Give back the whole listing exactly as written, leaving out each picture.

COLLECTED MATERIAL:
BEGIN
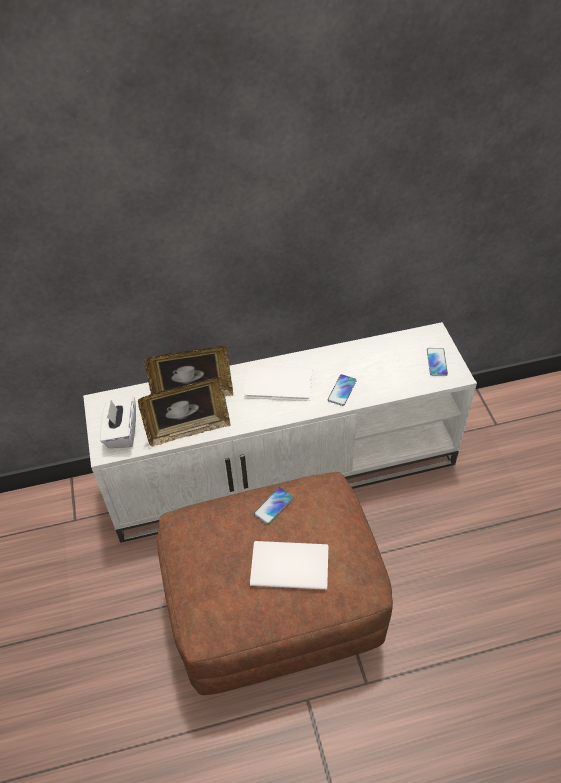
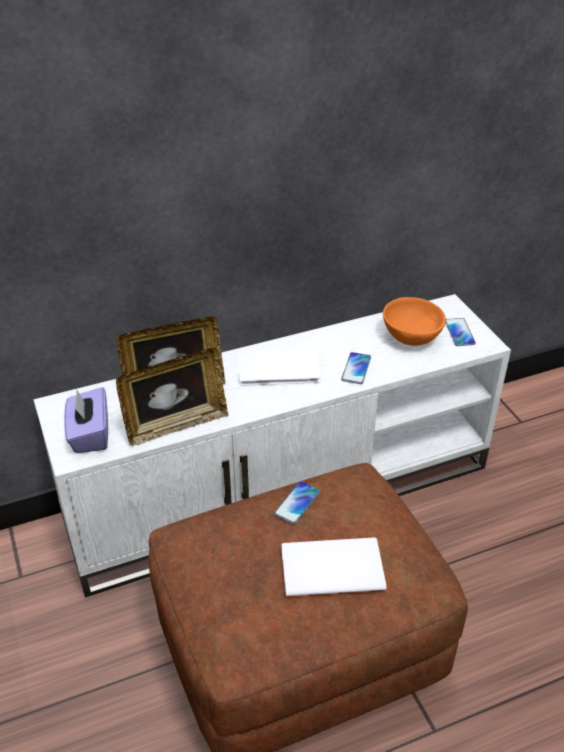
camera: 10 degrees left, 10 degrees down
white tissue box [100,396,136,448] -> purple tissue box [64,387,108,453]
none -> orange bowl [383,297,446,346]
END
EXPECTED OUTPUT:
camera: 10 degrees left, 10 degrees down
white tissue box [100,396,136,448] -> purple tissue box [64,387,108,453]
none -> orange bowl [383,297,446,346]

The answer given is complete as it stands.